My organization has hidden the gender of 5 babies around the city. We will reveal one every hour until our demands have been met
My 9-month-old ate part of her sister’s math worksheet and now we’re waiting to see if she passes algebra.
She said she liked animals but apparently all the fruit flies around my apartment was a “turn off”
*stares at phone*
why cant i sleep
*puts phone face-up on bed, the screen brigtness bathes my room in a light mor powerfubl than the sun*
oh
Zac meets Ron
Zac dates Ron
Zac takes Ron home
Zac Efron
Oops. Everyone brought their “see you next year”s to work today and I only brought my throat slashing gesture.
I’m not saying my job sucks, I’m just saying that if you tried to abduct me in the office parking lot on my way into work, I’d struggle just until I was out of view of the corporate security cameras. Then I’ll happily get in your van AND I’ll buy you breakfast at Waffle House.
Just bought a new pair of running shoes. Very excited to see how they look on the highest shelf in the closet.
Waiting for everyone in this church service to bow their head in prayer so I can update my fantasy football roster.

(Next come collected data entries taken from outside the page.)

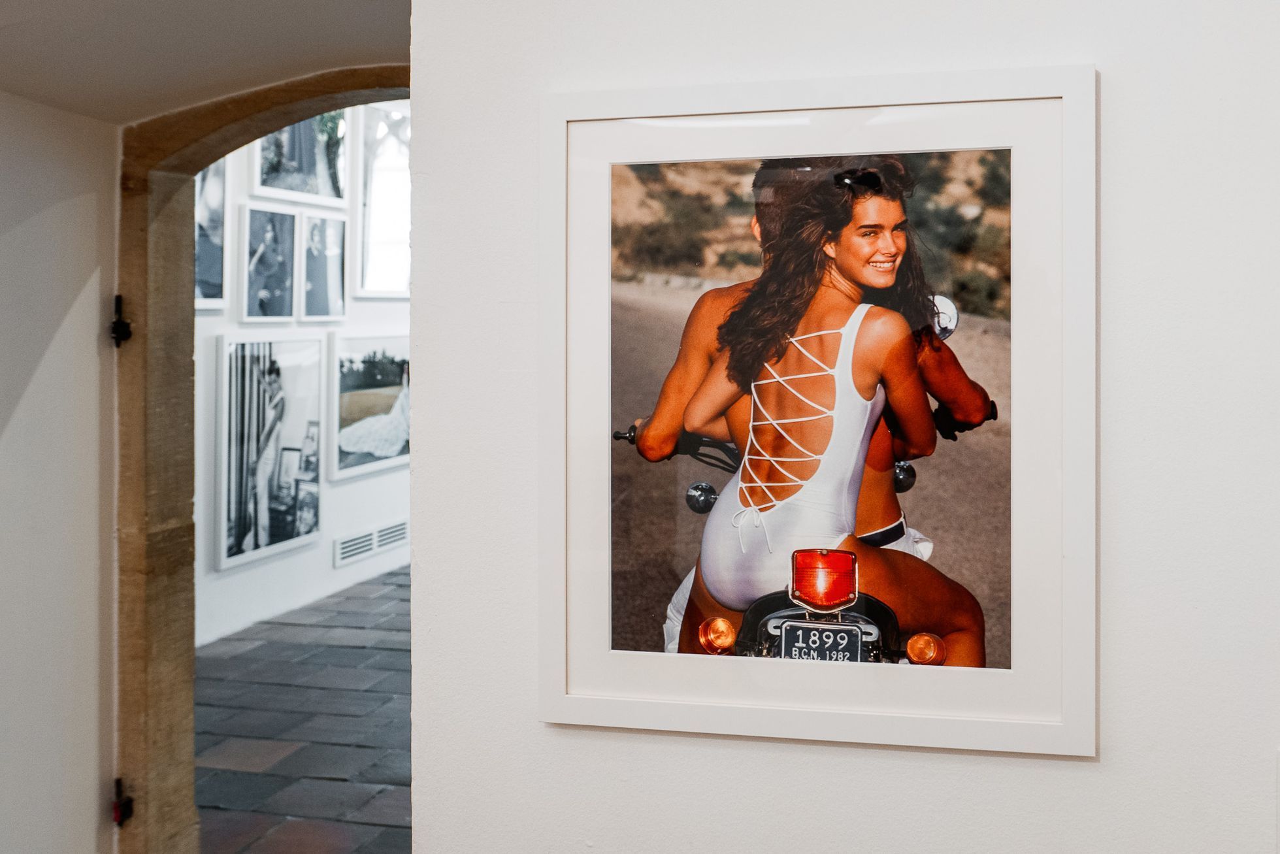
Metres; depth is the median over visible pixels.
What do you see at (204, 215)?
framed picture
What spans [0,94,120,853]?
left wall
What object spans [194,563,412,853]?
stone floor
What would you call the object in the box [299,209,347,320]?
framed picture
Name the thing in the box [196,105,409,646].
hallway wall
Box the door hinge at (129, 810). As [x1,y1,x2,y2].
[111,776,135,824]
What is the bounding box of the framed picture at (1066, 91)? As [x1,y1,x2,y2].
[539,61,1098,753]
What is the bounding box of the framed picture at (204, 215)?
[193,160,226,309]
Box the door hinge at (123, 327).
[109,293,133,346]
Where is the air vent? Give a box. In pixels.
[332,519,409,565]
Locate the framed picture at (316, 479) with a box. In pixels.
[215,334,324,571]
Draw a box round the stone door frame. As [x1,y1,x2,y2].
[114,65,411,853]
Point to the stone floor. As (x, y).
(354, 651)
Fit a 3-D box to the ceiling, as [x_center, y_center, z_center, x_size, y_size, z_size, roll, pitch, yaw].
[-0.980,-0.860,2.359,1.845,0.281,2.056,0,1,15]
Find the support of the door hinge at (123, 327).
attached to the stone door frame
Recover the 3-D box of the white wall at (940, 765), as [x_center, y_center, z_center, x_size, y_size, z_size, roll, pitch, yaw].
[1.010,-0.159,1.498,2.803,3.035,0.190,0,1,15]
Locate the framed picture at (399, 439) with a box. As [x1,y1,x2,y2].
[329,331,409,480]
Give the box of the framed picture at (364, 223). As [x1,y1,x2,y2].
[353,99,409,297]
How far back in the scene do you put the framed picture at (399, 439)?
7.69 m
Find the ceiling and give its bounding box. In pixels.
[1,0,410,123]
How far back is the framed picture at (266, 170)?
7.14 m
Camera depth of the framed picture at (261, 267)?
6.82 m
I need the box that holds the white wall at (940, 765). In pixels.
[401,0,1279,853]
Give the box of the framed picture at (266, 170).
[251,111,348,207]
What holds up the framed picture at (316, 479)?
attached to the hallway wall at (384, 479)
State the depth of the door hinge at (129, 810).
3.33 m
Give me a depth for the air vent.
7.74 m
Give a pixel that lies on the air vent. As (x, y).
(366, 538)
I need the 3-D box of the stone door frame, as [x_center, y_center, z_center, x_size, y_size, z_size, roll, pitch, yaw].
[-0.686,0.292,3.194,1.353,2.232,0.354,0,1,15]
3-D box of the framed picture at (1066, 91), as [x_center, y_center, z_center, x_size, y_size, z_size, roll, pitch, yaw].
[0.215,-0.025,1.766,0.727,0.837,0.026,0,1,15]
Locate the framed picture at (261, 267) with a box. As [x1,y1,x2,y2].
[240,204,297,320]
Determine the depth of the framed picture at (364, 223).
7.75 m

Prank your dog by loosening his collar a bit everyday and googling “shrinking dog syndrome” while he’s on your lap
I don’t think I can manage sugar daddy but I could probably scrape together a carb uncle
I made a mix tape for a girl in the 90’s & she responded by giving me a blank cassette titled “What I Like About You”.

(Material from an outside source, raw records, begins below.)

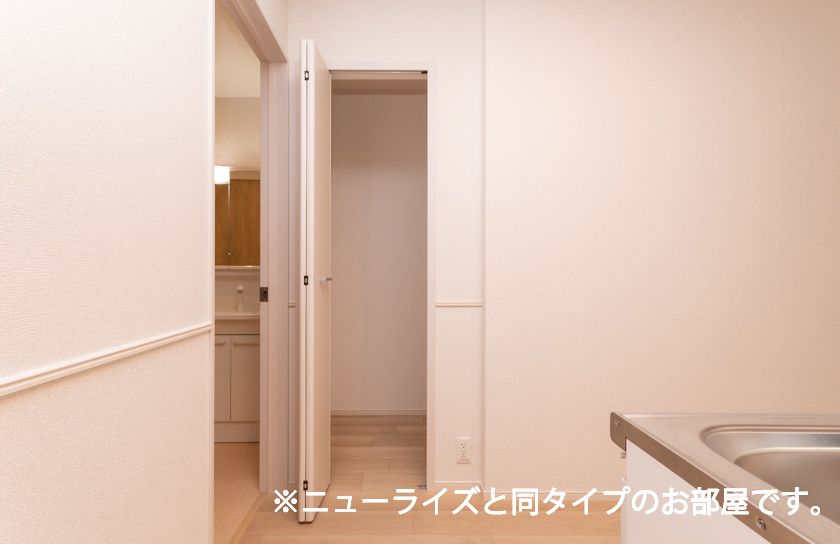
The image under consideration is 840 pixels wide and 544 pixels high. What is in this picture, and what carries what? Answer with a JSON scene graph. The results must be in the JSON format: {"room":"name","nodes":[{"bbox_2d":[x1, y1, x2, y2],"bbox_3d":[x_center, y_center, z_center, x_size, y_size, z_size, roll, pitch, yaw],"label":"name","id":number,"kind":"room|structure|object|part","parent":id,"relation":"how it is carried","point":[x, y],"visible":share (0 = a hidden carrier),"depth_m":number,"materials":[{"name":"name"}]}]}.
{"room":"kitchen","nodes":[
{"label":"kitchen","id":0,"kind":"room"},
{"bbox_2d":[0,0,237,543],"bbox_3d":[-0.617,-0.187,0.540,0.118,2.476,4.321,0,0,0],"label":"left wall","id":1,"kind":"structure","parent":0,"point":[59,489],"depth_m":0.85,"materials":[{"name":"paper"}]},
{"bbox_2d":[0,321,213,407],"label":"chair rail","id":2,"kind":"object","parent":1,"relation":"attached to","point":[15,387],"visible":0.92,"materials":[{"name":"white"}]},
{"bbox_2d":[210,1,285,540],"bbox_3d":[-0.657,-0.001,1.760,0.133,2.119,0.881,0,0,0],"label":"door frame","id":3,"kind":"structure","parent":1,"relation":"in","point":[211,175],"depth_m":2.16,"materials":[{"name":"white paint"}]},
{"bbox_2d":[214,96,261,310],"bbox_3d":[-1.447,-0.145,3.279,1.354,2.416,0.120,0,0,0],"label":"bathroom wall","id":4,"kind":"structure","parent":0,"point":[227,295],"depth_m":3.22,"materials":[{"name":"paint"}]},
{"bbox_2d":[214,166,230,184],"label":"wall lamp","id":5,"kind":"object","parent":4,"relation":"attached to","point":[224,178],"visible":0.33,"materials":[{"name":"white"}]},
{"bbox_2d":[214,170,261,269],"bbox_3d":[-1.202,-0.367,3.146,0.762,0.744,0.108,0,0,0],"label":"mirror cabinet","id":6,"kind":"object","parent":4,"relation":"attached to","point":[247,183],"visible":0.39,"depth_m":3.11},
{"bbox_2d":[214,442,261,543],"bbox_3d":[-1.397,1.097,1.766,1.436,0.070,2.973,0,0,0],"label":"bathroom floor","id":7,"kind":"structure","parent":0,"point":[240,455],"depth_m":2.24,"materials":[{"name":"beige"}]},
{"bbox_2d":[214,322,260,442],"bbox_3d":[-1.138,0.587,2.951,0.704,0.941,0.483,0,0,0],"label":"bathroom vanity","id":8,"kind":"object","parent":7,"relation":"on","point":[242,416],"visible":0.37,"depth_m":2.74,"materials":[{"name":"white"}]},
{"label":"cabinet door","id":9,"kind":"part","parent":8,"relation":"part of","materials":[{"name":"white"}]},
{"bbox_2d":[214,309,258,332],"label":"vanity countertop","id":10,"kind":"object","parent":8,"relation":"on","point":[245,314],"visible":0.41,"depth_m":2.76,"materials":[{"name":"white ceramic"}]},
{"bbox_2d":[235,284,245,311],"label":"faucet","id":11,"kind":"object","parent":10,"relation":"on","point":[239,289],"visible":0.99,"depth_m":3.08,"materials":[{"name":"white"}]},
{"bbox_2d":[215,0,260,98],"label":"bathroom ceiling","id":12,"kind":"structure","parent":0,"point":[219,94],"depth_m":2.70,"materials":[{"name":"white paint"}]},
{"bbox_2d":[329,90,425,414],"bbox_3d":[0.048,-0.149,3.428,1.561,2.428,0.117,0,0,0],"label":"closet wall","id":13,"kind":"structure","parent":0,"point":[339,293],"depth_m":3.37,"materials":[{"name":"paint"}]},
{"bbox_2d":[333,409,429,416],"bbox_3d":[-0.172,1.045,3.346,0.951,0.058,0.015,0,0,0],"label":"closet baseboard","id":14,"kind":"structure","parent":13,"relation":"attached to","point":[341,413],"depth_m":3.35,"materials":[{"name":"white paint"}]},
{"bbox_2d":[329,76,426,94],"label":"closet ceiling","id":15,"kind":"structure","parent":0,"point":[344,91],"depth_m":3.25,"materials":[{"name":"paint"}]},
{"bbox_2d":[286,0,487,495],"bbox_3d":[-0.117,-0.168,2.223,0.973,2.460,0.113,0,0,0],"label":"back wall","id":16,"kind":"structure","parent":0,"point":[326,46],"depth_m":2.17,"materials":[{"name":"white paint"}]},
{"bbox_2d":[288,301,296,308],"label":"chair rail","id":17,"kind":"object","parent":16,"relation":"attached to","point":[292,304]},
{"bbox_2d":[322,59,436,490],"bbox_3d":[-0.190,0.015,2.232,0.631,2.100,0.133,0,0,0],"label":"door frame","id":18,"kind":"structure","parent":16,"relation":"attached to","point":[428,70],"depth_m":2.18,"materials":[{"name":"white paint"}]},
{"bbox_2d":[297,36,331,522],"bbox_3d":[-0.409,0.032,2.033,0.120,2.029,0.373,0,0,0],"label":"closet door","id":19,"kind":"structure","parent":18,"relation":"attached to","point":[312,421],"depth_m":1.87,"materials":[{"name":"white paint"}]},
{"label":"hinge","id":20,"kind":"part","parent":19,"relation":"part of","materials":[{"name":"black metal"}]},
{"bbox_3d":[-0.432,0.033,1.902,0.020,0.044,0.016,0,0,0],"label":"hinge","id":21,"kind":"part","parent":19,"relation":"part of","materials":[{"name":"black metal"}]},
{"bbox_3d":[-0.435,-0.847,1.929,0.017,0.041,0.016,0,0,0],"label":"hinge","id":22,"kind":"part","parent":19,"relation":"part of","materials":[{"name":"black metal"}]},
{"bbox_2d":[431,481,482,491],"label":"baseboard","id":23,"kind":"structure","parent":16,"relation":"attached to","point":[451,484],"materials":[{"name":"white paint"}]},
{"bbox_2d":[435,300,482,307],"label":"chair rail","id":24,"kind":"object","parent":16,"relation":"attached to","point":[462,303],"visible":0.62,"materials":[{"name":"white"}]},
{"bbox_2d":[455,438,471,463],"bbox_3d":[0.270,0.860,2.167,0.070,0.116,0.009,0,0,0],"label":"wall socket","id":25,"kind":"object","parent":16,"relation":"attached to","point":[462,449],"visible":0.99,"depth_m":2.17,"materials":[{"name":"white plastic"}]},
{"bbox_2d":[214,417,627,543],"bbox_3d":[0.838,1.104,1.069,3.910,0.077,5.331,0,0,0],"label":"floor","id":26,"kind":"structure","parent":0,"point":[568,514],"depth_m":1.98,"materials":[{"name":"brown wood"}]},
{"bbox_2d":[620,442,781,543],"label":"kitchen cabinet","id":27,"kind":"object","parent":26,"relation":"on","point":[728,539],"visible":0.28,"depth_m":0.59,"materials":[{"name":"white"}]},
{"bbox_2d":[609,412,839,543],"bbox_3d":[0.620,0.256,0.358,0.665,0.032,1.073,0,0,0],"label":"countertop","id":28,"kind":"structure","parent":27,"relation":"on","point":[633,421],"depth_m":0.56,"materials":[{"name":"silver metal"}]},
{"bbox_2d":[701,427,839,537],"bbox_3d":[0.594,0.311,0.436,0.421,0.155,0.469,0,0,0],"label":"sink","id":29,"kind":"object","parent":28,"relation":"in","point":[774,455],"visible":0.57,"depth_m":0.63,"materials":[{"name":"silver metal"}]},
{"bbox_2d":[484,0,839,500],"bbox_3d":[1.584,-0.169,2.245,2.478,2.477,0.284,0,0,0],"label":"right wall","id":30,"kind":"structure","parent":0,"point":[779,256],"depth_m":2.09,"materials":[{"name":"beige paint"}]},
{"bbox_2d":[434,484,623,502],"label":"baseboard","id":31,"kind":"structure","parent":30,"relation":"attached to","point":[571,494],"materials":[{"name":"white paint"}]}
]}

Me: *puts six steaks on the grill*
Wife: Don’t you think that’s too much? It’s just us and the kids.
Me: Wait, you guys are eating, too?
Windbreakers only want one thing and it’s dis-gusting
One day we will tell our grandkids how far we had to scroll to get to the recipe.
Hell hath no fury like a woman who told you to kill a spider then realized you used her shoe
There’s 2 types of people in this world, the people that use birth control and the people that step on Legos at 3am.
A nationwide recall of the popular children’s cereal Trix was issued today
“Just dump them out in your garden” said one long-eared FDA agent
[assigning roles]
god: the sun shall fuel all life on earth
sun: sounds good
god: and the moon shall make tiny waves and werewolves
moon: hell yes
[Bookstore]
Me: *hands over Tangled coloring book*
Cashier: How old is your daughter?
Me: [sweating nervously] Of course it is
The dismemberments will continue until morale improves now back to work
Forced homeschooling has taught me I had way too many kids
Doctor: I’m afraid you’ve got chronic updog
Me, embarrassed that I don’t know what the word chronic means: ah well, you win some you lose some
I’ll never be as smart as I am in the shower.